EXERCISE DIRECTIONS ->
Give the lines of all the items below as a JSON list of strings, one string per line, with blank lines left out.

Rows taken from a dataset:
++++++

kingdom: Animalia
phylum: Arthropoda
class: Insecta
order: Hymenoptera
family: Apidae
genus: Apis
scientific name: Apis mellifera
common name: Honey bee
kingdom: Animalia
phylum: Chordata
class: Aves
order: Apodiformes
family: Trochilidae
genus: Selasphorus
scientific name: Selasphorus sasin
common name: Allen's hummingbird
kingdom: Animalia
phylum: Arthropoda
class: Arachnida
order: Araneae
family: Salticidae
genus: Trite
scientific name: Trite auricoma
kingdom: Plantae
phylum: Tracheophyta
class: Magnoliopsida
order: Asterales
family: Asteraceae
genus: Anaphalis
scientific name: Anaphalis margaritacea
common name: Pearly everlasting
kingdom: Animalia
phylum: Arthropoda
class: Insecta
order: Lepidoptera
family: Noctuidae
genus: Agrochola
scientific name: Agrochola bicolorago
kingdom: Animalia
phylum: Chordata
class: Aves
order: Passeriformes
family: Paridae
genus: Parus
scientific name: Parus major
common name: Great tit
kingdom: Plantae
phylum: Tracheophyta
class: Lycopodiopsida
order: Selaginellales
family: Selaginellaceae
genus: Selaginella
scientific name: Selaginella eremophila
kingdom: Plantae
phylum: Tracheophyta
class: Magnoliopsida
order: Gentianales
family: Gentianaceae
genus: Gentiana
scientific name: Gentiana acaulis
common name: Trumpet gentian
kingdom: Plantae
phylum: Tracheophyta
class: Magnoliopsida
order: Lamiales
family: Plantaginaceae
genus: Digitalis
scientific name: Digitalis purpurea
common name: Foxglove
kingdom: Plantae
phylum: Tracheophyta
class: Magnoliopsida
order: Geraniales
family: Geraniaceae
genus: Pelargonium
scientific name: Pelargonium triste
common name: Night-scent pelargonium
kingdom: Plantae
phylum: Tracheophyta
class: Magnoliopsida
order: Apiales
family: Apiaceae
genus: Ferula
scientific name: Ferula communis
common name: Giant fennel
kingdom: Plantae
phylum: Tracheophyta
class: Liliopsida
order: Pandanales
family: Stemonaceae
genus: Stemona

++++++

RESPONSE ->
[
  "kingdom: Animalia",
  "phylum: Arthropoda",
  "class: Insecta",
  "order: Hymenoptera",
  "family: Apidae",
  "genus: Apis",
  "scientific name: Apis mellifera",
  "common name: Honey bee",
  "kingdom: Animalia",
  "phylum: Chordata",
  "class: Aves",
  "order: Apodiformes",
  "family: Trochilidae",
  "genus: Selasphorus",
  "scientific name: Selasphorus sasin",
  "common name: Allen's hummingbird",
  "kingdom: Animalia",
  "phylum: Arthropoda",
  "class: Arachnida",
  "order: Araneae",
  "family: Salticidae",
  "genus: Trite",
  "scientific name: Trite auricoma",
  "kingdom: Plantae",
  "phylum: Tracheophyta",
  "class: Magnoliopsida",
  "order: Asterales",
  "family: Asteraceae",
  "genus: Anaphalis",
  "scientific name: Anaphalis margaritacea",
  "common name: Pearly everlasting",
  "kingdom: Animalia",
  "phylum: Arthropoda",
  "class: Insecta",
  "order: Lepidoptera",
  "family: Noctuidae",
  "genus: Agrochola",
  "scientific name: Agrochola bicolorago",
  "kingdom: Animalia",
  "phylum: Chordata",
  "class: Aves",
  "order: Passeriformes",
  "family: Paridae",
  "genus: Parus",
  "scientific name: Parus major",
  "common name: Great tit",
  "kingdom: Plantae",
  "phylum: Tracheophyta",
  "class: Lycopodiopsida",
  "order: Selaginellales",
  "family: Selaginellaceae",
  "genus: Selaginella",
  "scientific name: Selaginella eremophila",
  "kingdom: Plantae",
  "phylum: Tracheophyta",
  "class: Magnoliopsida",
  "order: Gentianales",
  "family: Gentianaceae",
  "genus: Gentiana",
  "scientific name: Gentiana acaulis",
  "common name: Trumpet gentian",
  "kingdom: Plantae",
  "phylum: Tracheophyta",
  "class: Magnoliopsida",
  "order: Lamiales",
  "family: Plantaginaceae",
  "genus: Digitalis",
  "scientific name: Digitalis purpurea",
  "common name: Foxglove",
  "kingdom: Plantae",
  "phylum: Tracheophyta",
  "class: Magnoliopsida",
  "order: Geraniales",
  "family: Geraniaceae",
  "genus: Pelargonium",
  "scientific name: Pelargonium triste",
  "common name: Night-scent pelargonium",
  "kingdom: Plantae",
  "phylum: Tracheophyta",
  "class: Magnoliopsida",
  "order: Apiales",
  "family: Apiaceae",
  "genus: Ferula",
  "scientific name: Ferula communis",
  "common name: Giant fennel",
  "kingdom: Plantae",
  "phylum: Tracheophyta",
  "class: Liliopsida",
  "order: Pandanales",
  "family: Stemonaceae",
  "genus: Stemona"
]